Civitas Review

Consumer Spending Not the Problem During Recession


The indispensable economist Robert Higgs updates us on an ongoing theme I have discussed here a number of times in the past: the myth that it is consumer spending that drives economic growth and recession. Dips in consumer spending are the result of, not the cause of, a growing or slumping economy. Higgs presents the data to back up this claim:

According to these data, real personal consumption expenditure recovered from its recession decline by the fourth quarter of 2010. Continuing to grow, it now stands (as of the most recent data, for the second quarter of 2011) even farther above its pre-recession peak.
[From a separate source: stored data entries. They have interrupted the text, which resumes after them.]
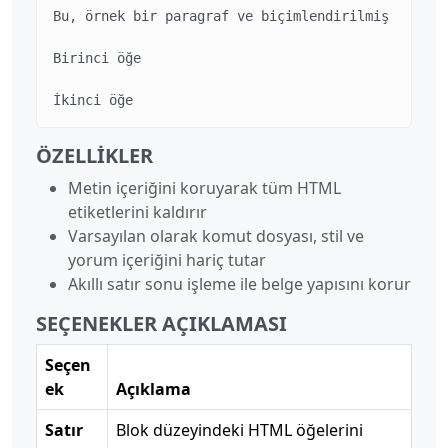
Bu, örnek bir paragraf ve biçimlendirilmiş metindi
Birinci öğe

İkinci öğe
ÖZELLIKLER
Metin içeriğini koruyarak tüm HTML
etiketlerini kaldırır
Varsayılan olarak komut dosyası, stil ve
yorum içeriğini hariç tutar
Akıllı satır sonu işleme ile belge yapısını korur
SEÇENEKLER AÇIKLAMASI
Seçen
ek
Açıklama
Satır
Blok düzeyindeki HTML öğelerini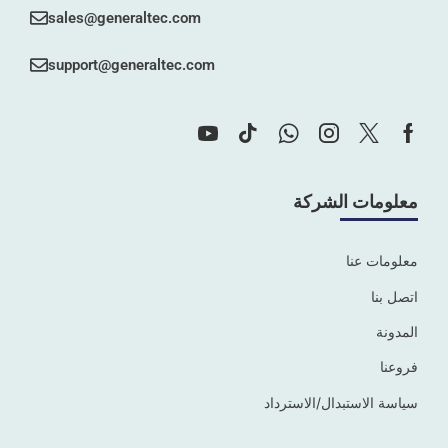
sales@generaltec.com
support@generaltec.com
معلومات الشركة
معلومات عنا
اتصل بنا
المدونة
فروعنا
سياسة الاستبدال/الاسترداد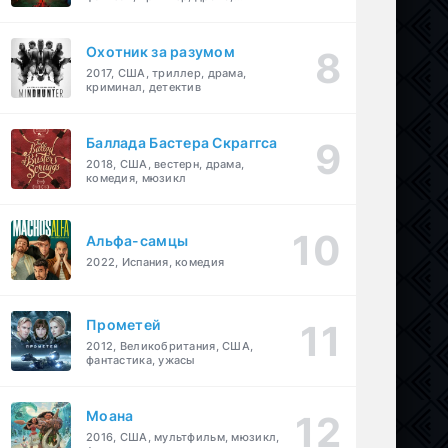
детектив
Охотник за разумом
2017, США, триллер, драма,
криминал, детектив
Баллада Бастера Скраггса
2018, США, вестерн, драма,
комедия, мюзикл
Альфа-самцы
2022, Испания, комедия
Прометей
2012, Великобритания, США,
фантастика, ужасы
Моана
2016, США, мультфильм, мюзикл,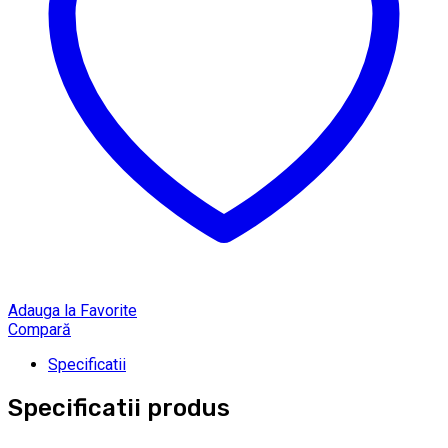
Adauga la Favorite
Compară
Specificatii
Specificatii produs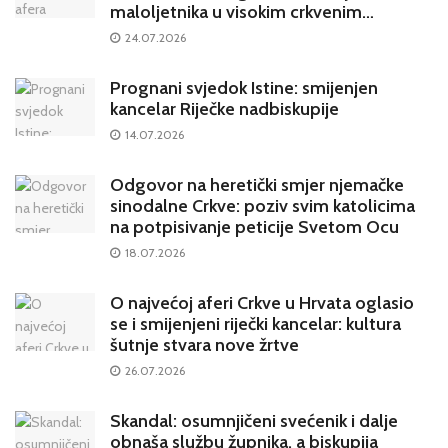
maloljetnika u visokim crkvenim
krugovima potresa Hrvatsku
24.07.2026
Prognani svjedok Istine: smijenjen
kancelar Riječke nadbiskupije
14.07.2026
Odgovor na heretički smjer njemačke
sinodalne Crkve: poziv svim katolicima
na potpisivanje peticije Svetom Ocu
18.07.2026
O najvećoj aferi Crkve u Hrvata oglasio
se i smijenjeni riječki kancelar: kultura
šutnje stvara nove žrtve
26.07.2026
Skandal: osumnjičeni svećenik i dalje
obnaša službu župnika, a biskupija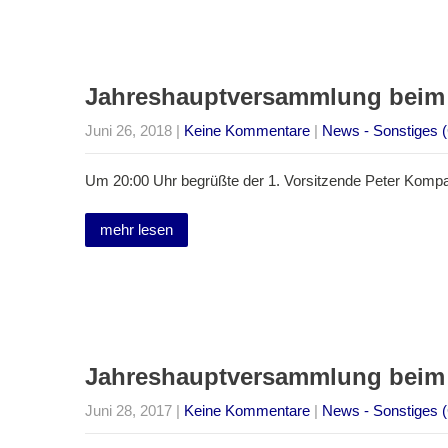
Jahreshauptversammlung beim
Juni 26, 2018
|
Keine Kommentare
|
News - Sonstiges (
Um 20:00 Uhr begrüßte der 1. Vorsitzende Peter Kompa
mehr lesen
Jahreshauptversammlung beim
Juni 28, 2017
|
Keine Kommentare
|
News - Sonstiges (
Real government expenditure for consumption and investment (this concept does not include the government’s transfer spending, such as unemployment insurance benefits and social security benefits) is also running higher than its pre-recession level. In the second quarter of 2011, it was running more than 2 percent higher (recall that this is “real,” or inflation-adjusted spending; nominal spending has grown substantially more).

The economy remains moribund not because consumption spending has failed to recover and not because government spending has failed to increase, but because the true driver of economic growth—private investment—remains deeply depressed. Gross private domestic fixed investment fell steeply after the second quarter of 2007, and in the second quarter of 2011 it remained 19 percent below its pre-recession peak. This figure fails to show how bad the investment situation really is, however, because the bulk of the investment spending now taking place is for what the accountants call the ”capital consumption allowance,” the amount estimated as necessary to compensate for the wear and tear and obsolescence of the existing capital stock.

The key variable is net private domestic fixed investment—the investment that builds the productive private capital stock. Quarterly data through this year are not currently available at the BEA website, but the annual data show that an index of its real amount peaked in 2006, fell substantially in each of the following three years, and recovered only slightly in 2010, when the index showed net private domestic fixed investment was running about 78 percent below its level in 2005 and 2006. Here is the true reason for the recession’s persistence.

Higgs (rightly, I believe) places a large share of the blame on entrepreneurs' reluctance to invest in capital goods on "regime uncertainty," or an unpredictable policy climate in which businesses are unsure of the impact of Obamacare, Wall St. regulation reforms, stimulus spending and the Fed's money printing (among others).

It's important to understand the true cause of the recession so we can avoid policies designed with the faulty premise of "getting consumers spendng again."

One Comment on this post

  • mtn girl says:
    Sep 14 at 17:21

    Our free market has never been more free. What is different in these times is the fact that the majority of Conservatives in govt. and business have stopped caring about middle class workers. When the disparity between income is as great as it is now -we can only fail and when we do- the blame needs to be placed where it belongs-at the feet of the Republican party.